When Hadley finally walked out, Asher bundled against her chest, Zariah pushing the wheelchair with the diaper bag, I felt like I was watching my entire future walk away.

I followed them to the parking lot. Zariah loaded the bags into her SUV. Hadley buckled Asher in the back, every movement careful, deliberate. I hovered uselessly.

“Hadley,” I said quietly. “Can I talk to Zariah for a second?”

She glanced at Zariah, then nodded once. “I’ll wait in the car.”

Zariah crossed her arms, eyes guarded. “What do you want, Cal?”

I swallowed hard, my throat tight with the weight of everything I’d fucked up. “I know you’re planning to fly back to Vegas soon. I get it. But… stay. In LA. For her. For him. For Eli, too.”
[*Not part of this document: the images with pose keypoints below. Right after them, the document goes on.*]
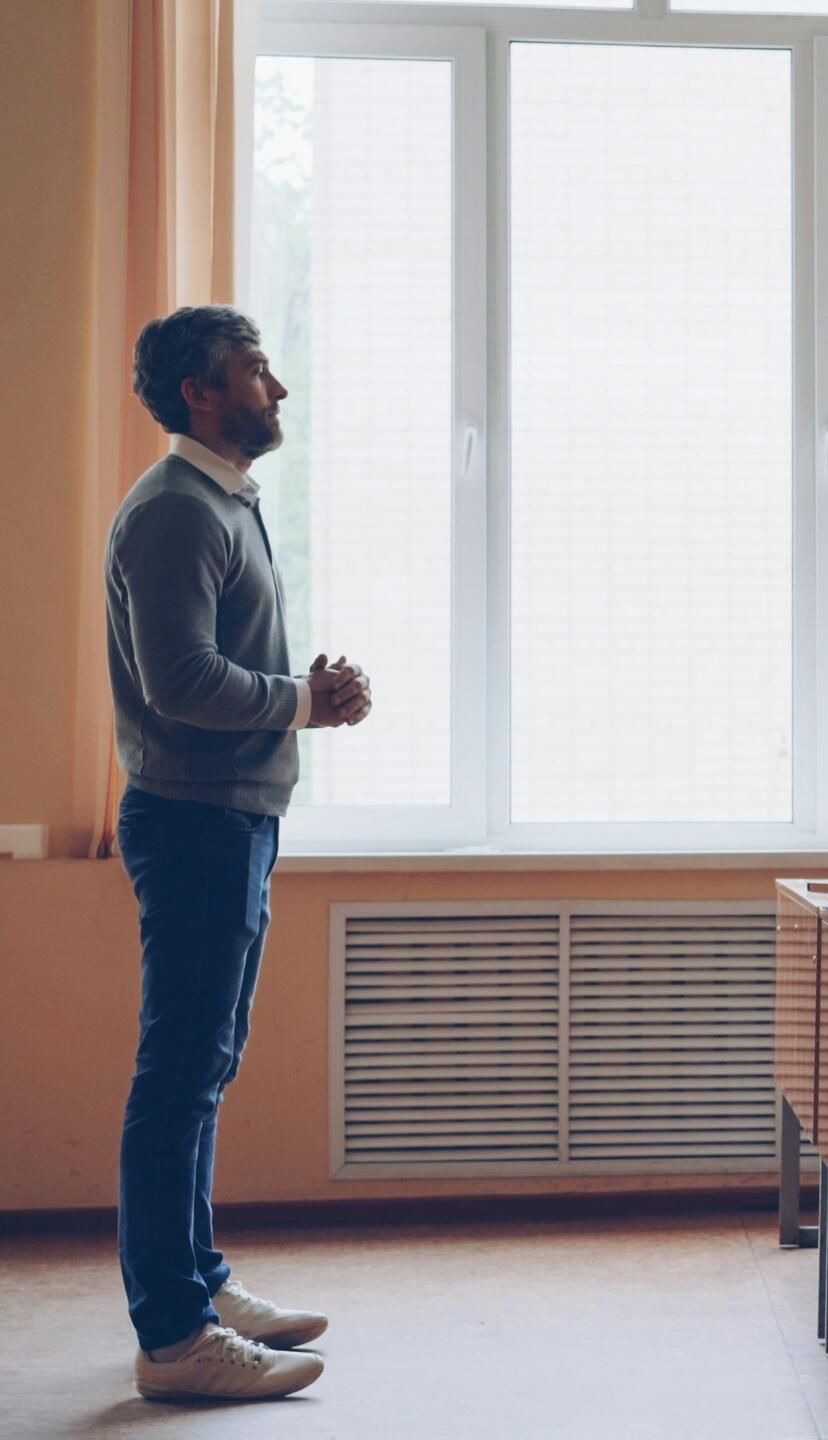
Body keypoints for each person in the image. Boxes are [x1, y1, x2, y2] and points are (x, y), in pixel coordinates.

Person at [110, 307, 371, 1401]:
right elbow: (183, 684)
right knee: (179, 1078)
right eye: (257, 373)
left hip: (231, 817)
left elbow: (216, 669)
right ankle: (173, 1336)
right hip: (197, 821)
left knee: (201, 1072)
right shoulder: (176, 511)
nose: (278, 389)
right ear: (201, 393)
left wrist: (298, 701)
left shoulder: (218, 499)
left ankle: (200, 1286)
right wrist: (308, 700)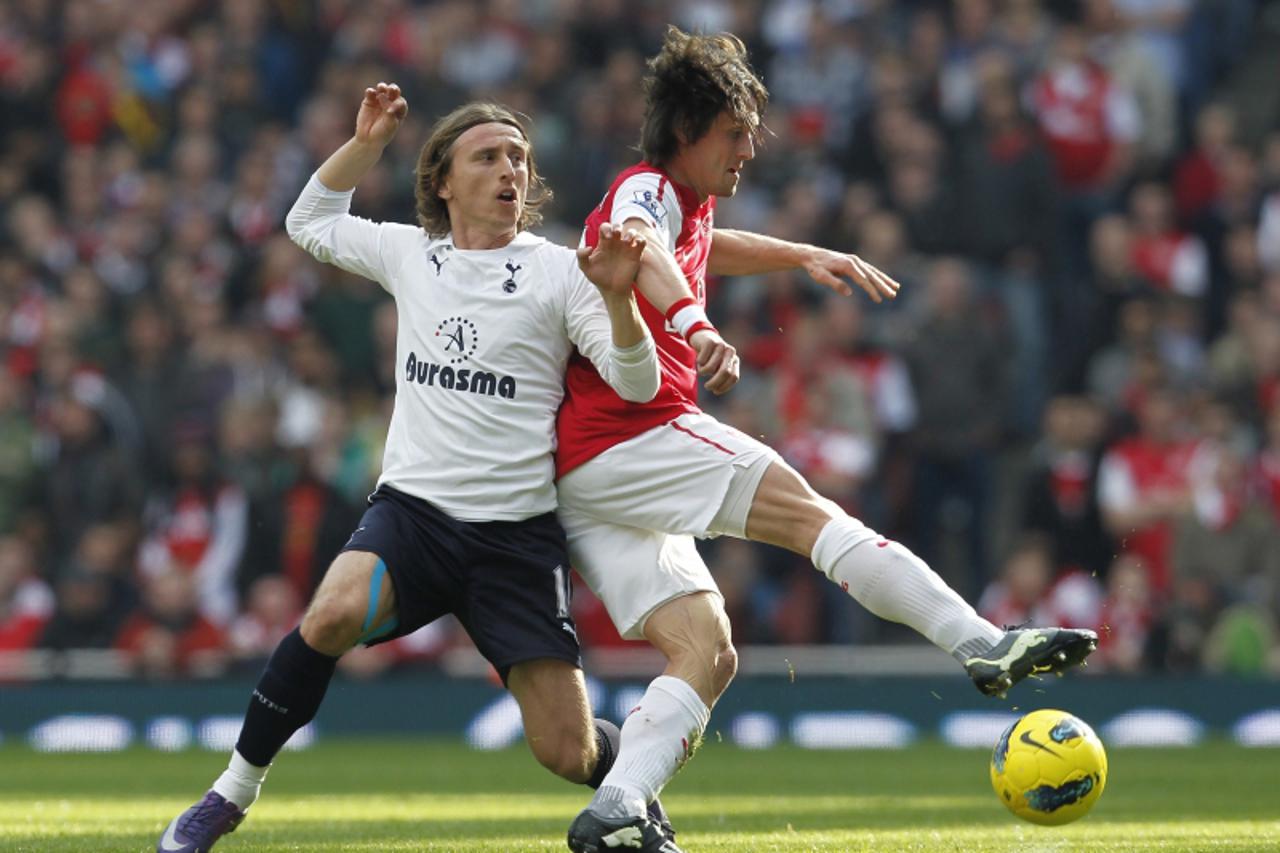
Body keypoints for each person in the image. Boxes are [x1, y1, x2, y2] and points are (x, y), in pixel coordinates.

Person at [560, 28, 1098, 852]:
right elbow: (650, 255)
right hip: (630, 435)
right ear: (686, 133)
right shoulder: (643, 191)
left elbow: (699, 250)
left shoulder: (683, 203)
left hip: (589, 474)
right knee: (814, 517)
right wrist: (695, 326)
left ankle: (615, 810)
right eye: (735, 132)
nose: (751, 149)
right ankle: (983, 645)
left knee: (708, 649)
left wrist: (803, 252)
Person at [158, 83, 669, 852]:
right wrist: (365, 143)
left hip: (514, 539)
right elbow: (309, 221)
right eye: (489, 156)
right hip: (415, 515)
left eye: (520, 158)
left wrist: (623, 302)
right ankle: (230, 793)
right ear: (442, 179)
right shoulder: (410, 252)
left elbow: (638, 382)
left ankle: (630, 787)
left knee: (567, 751)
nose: (511, 170)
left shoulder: (563, 271)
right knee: (327, 614)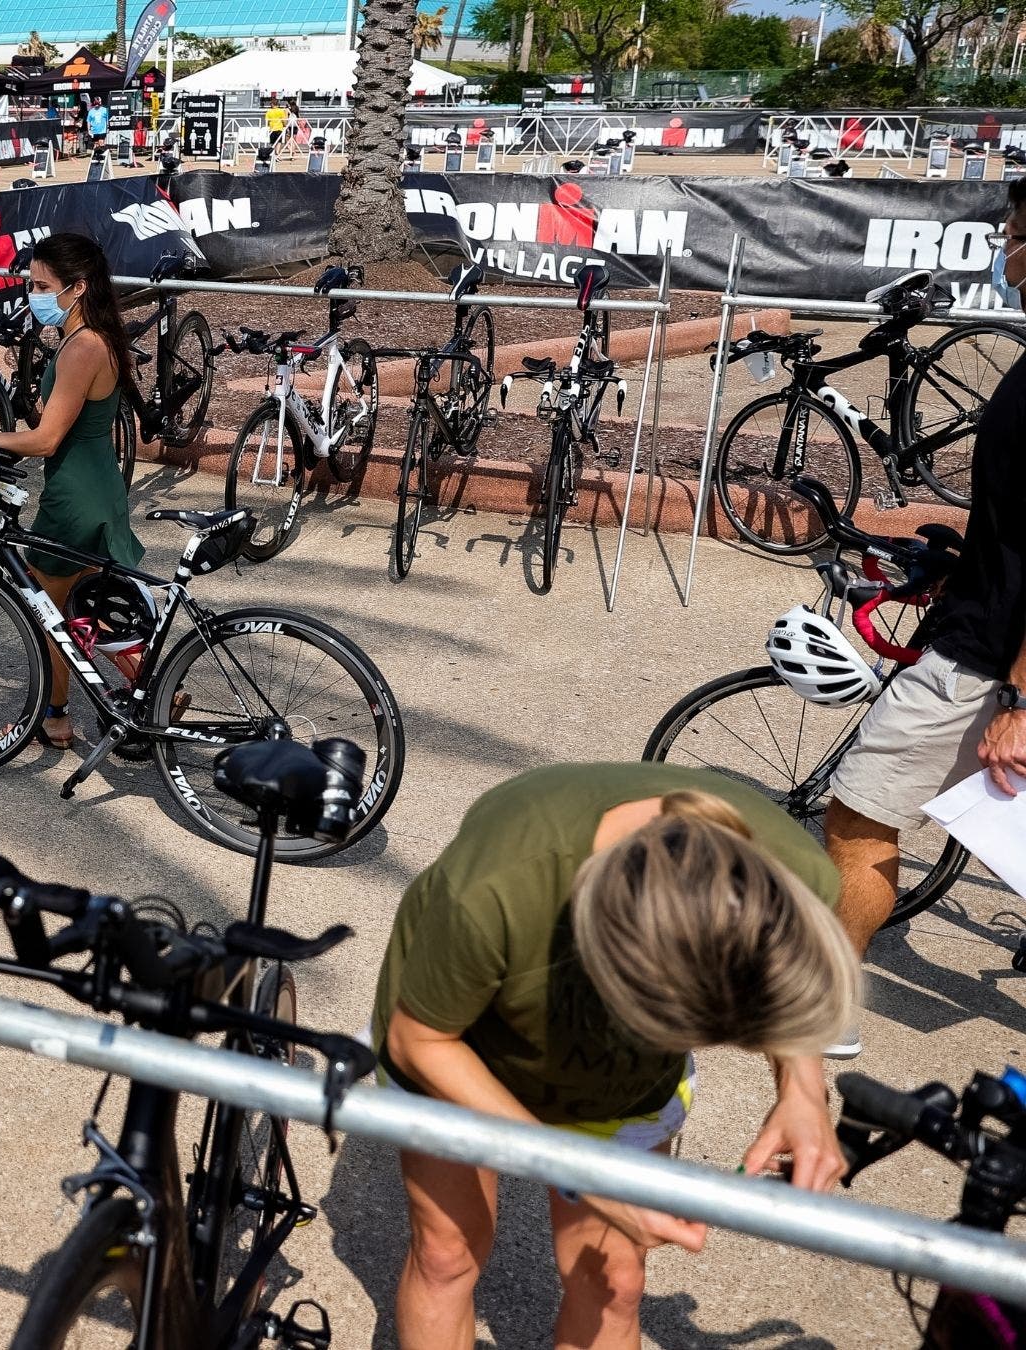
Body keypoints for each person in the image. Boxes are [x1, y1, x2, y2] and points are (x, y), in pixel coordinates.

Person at [375, 763, 857, 1350]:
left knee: (615, 1285)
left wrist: (803, 1091)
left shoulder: (799, 877)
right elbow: (420, 1039)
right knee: (447, 1255)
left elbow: (780, 994)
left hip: (618, 1089)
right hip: (460, 1046)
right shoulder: (496, 890)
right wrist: (575, 1171)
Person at [820, 177, 1026, 1056]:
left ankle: (825, 1008)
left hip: (987, 660)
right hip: (985, 626)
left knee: (861, 809)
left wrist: (1018, 702)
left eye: (1015, 226)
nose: (1004, 244)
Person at [0, 232, 141, 751]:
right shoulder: (92, 337)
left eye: (42, 286)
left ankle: (58, 717)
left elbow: (46, 439)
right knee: (81, 611)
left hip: (75, 498)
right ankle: (142, 688)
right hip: (95, 487)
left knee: (51, 610)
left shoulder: (83, 347)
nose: (33, 294)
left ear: (78, 287)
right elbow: (58, 422)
She raised an eyebrow, her expression a mix of skepticism and barely contained anger. “And why the hell would I do that? You think I’m just gonna drop my life because you feel guilty?”

“I’m not asking for me,” I said, voice low and desperate. “I’m asking for her. She needs you. She won’t admit it, she’s too damn strong for that, but she does. And I....” I paused, the words catching like shards in my chest. “I’m checking into rehab tomorrow. Thirty days. I won’t be around. She’ll be alone with a newborn and a teenager. I can’t be there, but you can. You’re her rock, Zariah. You’ve always been.”